[[ DATASET RECORDS, beginning ]]

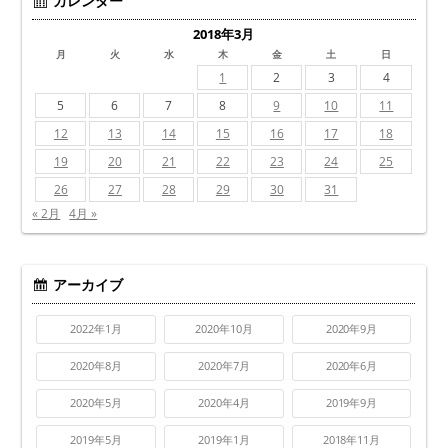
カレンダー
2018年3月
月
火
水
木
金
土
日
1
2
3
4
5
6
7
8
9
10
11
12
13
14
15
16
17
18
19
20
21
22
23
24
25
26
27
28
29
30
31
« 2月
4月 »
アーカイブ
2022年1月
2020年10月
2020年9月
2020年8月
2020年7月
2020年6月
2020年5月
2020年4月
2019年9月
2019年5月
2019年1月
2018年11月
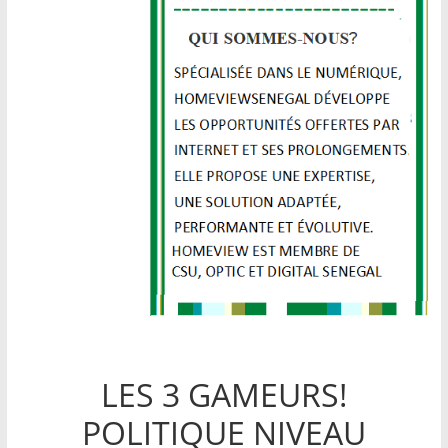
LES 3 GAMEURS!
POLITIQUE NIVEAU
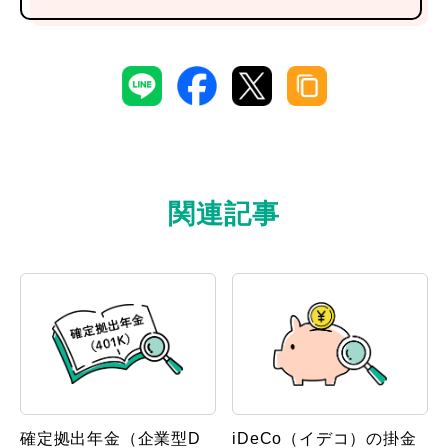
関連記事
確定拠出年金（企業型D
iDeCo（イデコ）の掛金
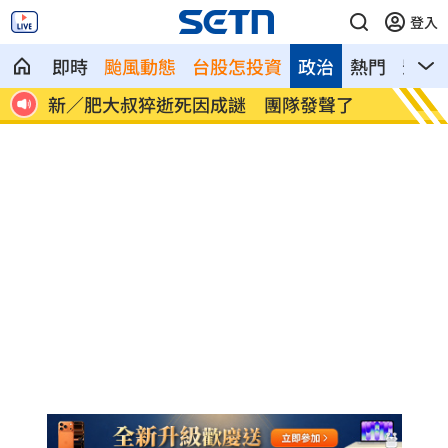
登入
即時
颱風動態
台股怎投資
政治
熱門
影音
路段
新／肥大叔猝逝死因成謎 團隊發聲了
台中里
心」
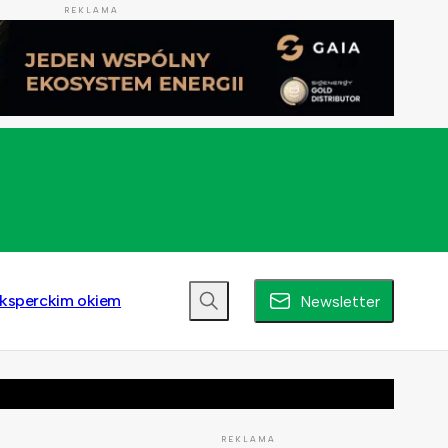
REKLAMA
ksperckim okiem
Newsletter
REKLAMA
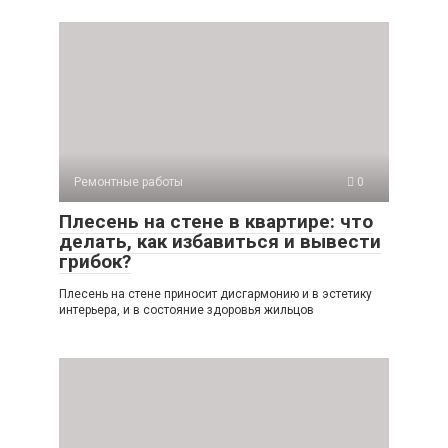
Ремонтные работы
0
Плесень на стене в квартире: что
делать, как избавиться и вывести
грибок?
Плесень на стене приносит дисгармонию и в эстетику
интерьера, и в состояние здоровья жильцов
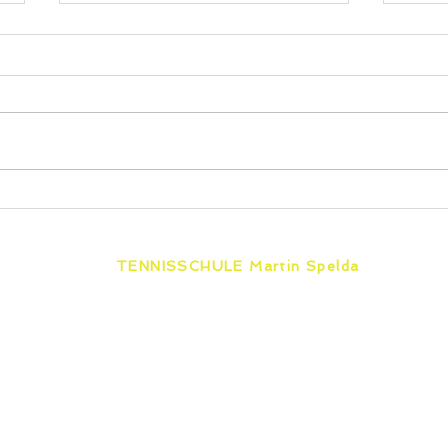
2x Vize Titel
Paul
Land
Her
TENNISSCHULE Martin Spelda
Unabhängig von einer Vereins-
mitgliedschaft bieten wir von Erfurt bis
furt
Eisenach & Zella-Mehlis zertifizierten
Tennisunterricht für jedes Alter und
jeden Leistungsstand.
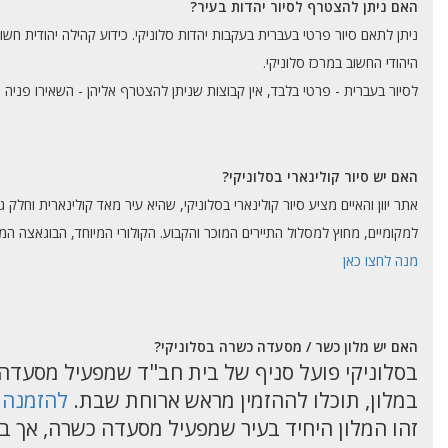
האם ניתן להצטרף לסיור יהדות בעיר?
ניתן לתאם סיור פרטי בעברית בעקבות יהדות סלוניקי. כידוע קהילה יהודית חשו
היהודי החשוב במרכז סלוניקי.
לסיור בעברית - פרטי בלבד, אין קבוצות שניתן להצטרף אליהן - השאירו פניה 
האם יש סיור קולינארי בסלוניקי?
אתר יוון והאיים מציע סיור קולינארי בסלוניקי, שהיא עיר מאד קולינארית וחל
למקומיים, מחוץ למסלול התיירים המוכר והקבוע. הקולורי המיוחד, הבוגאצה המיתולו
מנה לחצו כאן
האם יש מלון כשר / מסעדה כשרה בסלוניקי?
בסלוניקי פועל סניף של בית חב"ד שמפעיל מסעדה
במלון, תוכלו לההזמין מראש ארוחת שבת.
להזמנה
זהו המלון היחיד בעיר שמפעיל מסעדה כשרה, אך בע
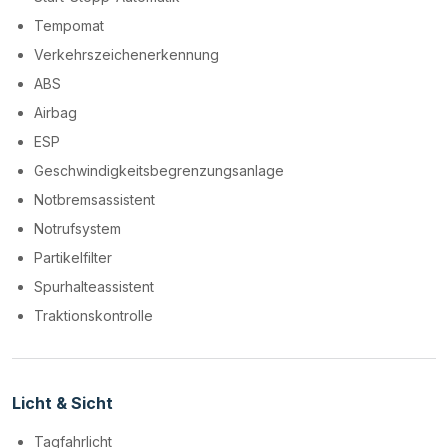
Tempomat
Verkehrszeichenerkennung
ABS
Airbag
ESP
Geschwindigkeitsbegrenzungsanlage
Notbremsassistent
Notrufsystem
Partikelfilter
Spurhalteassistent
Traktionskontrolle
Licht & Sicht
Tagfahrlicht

[[ DATASET RECORDS, end ]]

_PROBLEM_
Without the pictures, reproduce every entry exactly as written.

_SOLUTION_
カレンダー
2018年3月
月
火
水
木
金
土
日
1
2
3
4
5
6
7
8
9
10
11
12
13
14
15
16
17
18
19
20
21
22
23
24
25
26
27
28
29
30
31
« 2月
4月 »
アーカイブ
2022年1月
2020年10月
2020年9月
2020年8月
2020年7月
2020年6月
2020年5月
2020年4月
2019年9月
2019年5月
2019年1月
2018年11月
LES 3 GAMEURS!
POLITIQUE NIVEAU
関連記事
確定拠出年金（企業型D
iDeCo（イデコ）の掛金
登入
即時
颱風動態
台股怎投資
政治
熱門
影音
路段
新／肥大叔猝逝死因成謎 團隊發聲了
台中里
心」
REKLAMA
ksperckim okiem
Newsletter
REKLAMA
Ремонтные работы
0
Плесень на стене в квартире: что
делать, как избавиться и вывести
грибок?
Плесень на стене приносит дисгармонию и в эстетику
интерьера, и в состояние здоровья жильцов
2x Vize Titel
Paul
Land
Her
TENNISSCHULE Martin Spelda
Unabhängig von einer Vereins-
mitgliedschaft bieten wir von Erfurt bis
furt
Eisenach & Zella-Mehlis zertifizierten
Tennisunterricht für jedes Alter und
jeden Leistungsstand.
האם ניתן להצטרף לסיור יהדות בעיר?
ניתן לתאם סיור פרטי בעברית בעקבות יהדות סלוניקי. כידוע קהילה יהודית חשו
היהודי החשוב במרכז סלוניקי.
לסיור בעברית - פרטי בלבד, אין קבוצות שניתן להצטרף אליהן - השאירו פניה 
האם יש סיור קולינארי בסלוניקי?
אתר יוון והאיים מציע סיור קולינארי בסלוניקי, שהיא עיר מאד קולינארית וחל
למקומיים, מחוץ למסלול התיירים המוכר והקבוע. הקולורי המיוחד, הבוגאצה המיתולו
מנה לחצו כאן
האם יש מלון כשר / מסעדה כשרה בסלוניקי?
בסלוניקי פועל סניף של בית חב"ד שמפעיל מסעדה
במלון, תוכלו לההזמין מראש ארוחת שבת.
להזמנה
זהו המלון היחיד בעיר שמפעיל מסעדה כשרה, אך בע
Tempomat
Verkehrszeichenerkennung
ABS
Airbag
ESP
Geschwindigkeitsbegrenzungsanlage
Notbremsassistent
Notrufsystem
Partikelfilter
Spurhalteassistent
Traktionskontrolle
Licht & Sicht
Tagfahrlicht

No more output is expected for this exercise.